Emmanuel Taiwo Jegede (born June 1943) is a Nigerian poet, storyteller, painter, printmaker, and a sculptor (in wood, bronze and ceramic).

He is the father of musician and composer Tunde Jegede.

Jegede was born in Ayegbaju Ekiti, a Yoruba-speaking region of Nigeria. He undertook an apprenticeship with sculptor Pa Akerejola in Ekiti before going on to the Yaba School of Technology in Lagos, where he studied with Edo sculptor Osagie Osifo. In 1963 he travelled to the UK, where he attended Willesden College of Technology and Hammersmith College of Arts, studying the decorative arts, interior design, sculpture and bronze casting. His first exhibition took place in 1968 at the Woodstock Gallery, London. In 1970, he set up a studio and foundry at Riverside, London.

In 1977, he was among the Black artists and photographers whose work represented the UK at the Second World Festival of Black Arts and African Culture (Festac '77) in Lagos, Nigeria (the others being Winston Branch, Ronald Moody, Mercian Carrena, Armet Francis, Uzo Egonu, Neil Kenlock, Donald Locke, Cyprian Mandala, Ossie Murray, Sue Smock, Lance Watson and Aubrey Williams).

Also in the 1970s, Jegede was artist-in-residence at the Keskidee Centre (the UK's first arts centre for the Black community), where meetings in 1978 led to the founding of an initiative called the Rainbow Art Group (members included Indira Ariyanayagam, Uzo Egonu, Lancelot Ribeiro, Errol Lloyd, Yeshwant Mali, Gordon V. de La Mothe, Durlabh Singh, Suresh Vedak, Ibrahim Wagh, and Mohammad Zakir, as well as Jegede) that mounted its first exhibition the following year — Paintings and Sculptures at Action Space, London.

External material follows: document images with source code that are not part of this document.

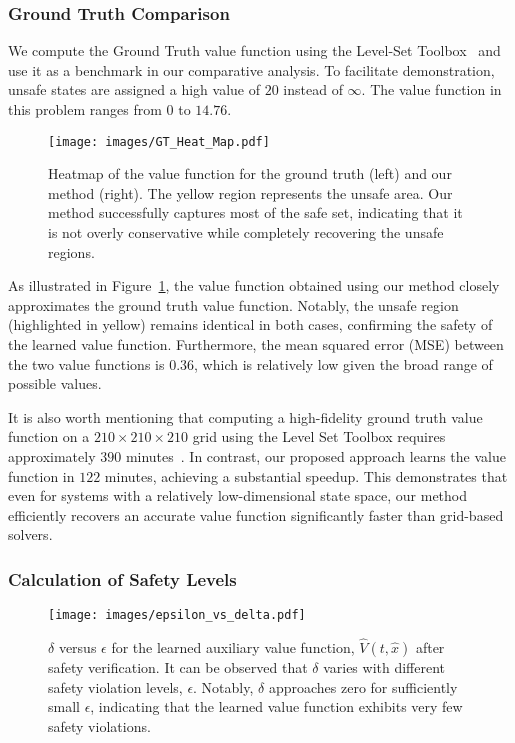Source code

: \subsubsection{Ground Truth Comparison}\label{Appendix: GT_comp}
We compute the Ground Truth value function using the Level-Set Toolbox~\cite{mitchell2004toolbox} and use it as a benchmark in our comparative analysis. To facilitate demonstration, unsafe states are assigned a high value of $20$ instead of $\infty$. The value function in this problem ranges from $0$ to $14.76$.

\begin{figure}[h]
\centering
\texttt{[image: images/GT\_Heat\_Map.pdf]}
\caption{Heatmap of the value function for the ground truth (left) and our method (right). The yellow region represents the unsafe area. Our method successfully captures most of the safe set, indicating that it is not overly conservative while completely recovering the unsafe regions.}
\label{fig: GT Comparison}
\end{figure}

As illustrated in Figure~\ref{fig: GT Comparison}, the value function obtained using our method closely approximates the ground truth value function. Notably, the unsafe region (highlighted in yellow) remains identical in both cases, confirming the safety of the learned value function. Furthermore, the mean squared error (MSE) between the two value functions is $0.36$, which is relatively low given the broad range of possible values. 

It is also worth mentioning that computing a high-fidelity ground truth value function on a $210 \times 210 \times 210$ grid using the Level Set Toolbox requires approximately $390$ minutes~\cite{10777061}. In contrast, our proposed approach learns the value function in $122$ minutes, achieving a substantial speedup. This demonstrates that even for systems with a relatively low-dimensional state space, our method efficiently recovers an accurate value function significantly faster than grid-based solvers.

\subsubsection{Calculation of Safety Levels}
\begin{figure}[h]
\centering
\texttt{[image: images/epsilon\_vs\_delta.pdf]}
\vspace{-1em}
\caption{$\delta$ versus $\epsilon$ for the learned auxiliary value function, $\hat{V}(t, \hat{x})$ after safety verification. It can be observed that $\delta$ varies with different safety violation levels, $\epsilon$. Notably, $\delta$ approaches zero for sufficiently small $\epsilon$, indicating that the learned value function exhibits very few safety violations.}
\label{fig: Delta_vs_Epsilon}
\end{figure}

Among other exhibitions that included Jegede's work were Afro-Caribbean Art (27 April – 25 May 1978 at the Artists Market, London), organised by Drum Arts Centre, and Transforming the Crown: African, Asian and Caribbean Artists in Britain 1966 - 1996, curated by the Caribbean Cultural Center, New York City, in 1997–98. Most recently, Jegede's work features in the 2015 exhibition No Colour Bar: Black British Art in Action 1960–1990 at the Guildhall Art Gallery, City of London, which is inspired by the papers held at London Metropolitan Archives of Jessica and Eric Huntley and the publishing company they founded, Bogle-L'Ouverture Publications.